- Problem to work on
Report each line of the data that has "Video" somewhere in it.

- Records for this exercise
%%
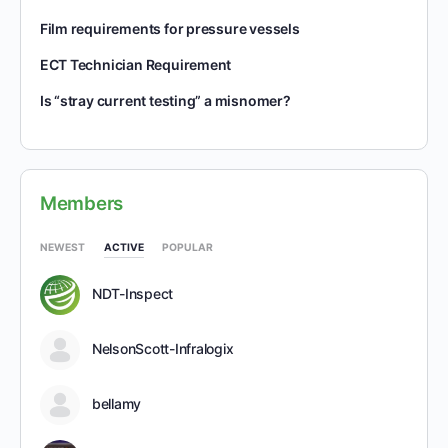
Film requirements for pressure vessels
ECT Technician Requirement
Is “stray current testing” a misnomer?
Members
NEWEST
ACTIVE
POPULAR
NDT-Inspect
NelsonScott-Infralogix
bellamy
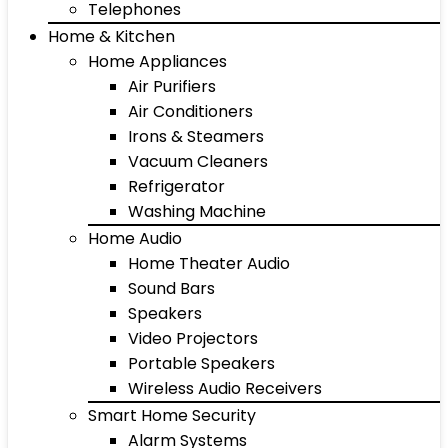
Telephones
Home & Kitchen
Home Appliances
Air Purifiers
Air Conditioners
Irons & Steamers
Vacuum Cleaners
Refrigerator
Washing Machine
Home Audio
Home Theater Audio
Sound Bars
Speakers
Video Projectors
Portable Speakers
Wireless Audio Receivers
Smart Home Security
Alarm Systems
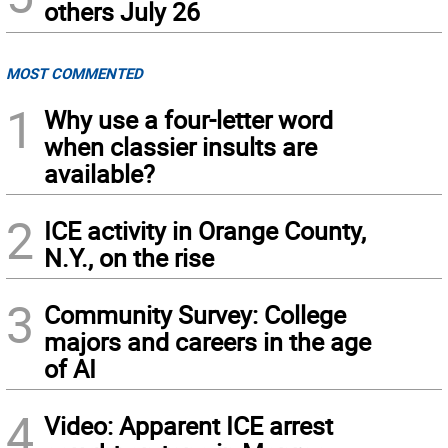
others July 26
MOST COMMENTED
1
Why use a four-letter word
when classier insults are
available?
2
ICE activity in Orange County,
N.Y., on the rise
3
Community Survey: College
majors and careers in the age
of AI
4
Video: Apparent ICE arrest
%%
- Answer section
Video Projectors
Video: Apparent ICE arrest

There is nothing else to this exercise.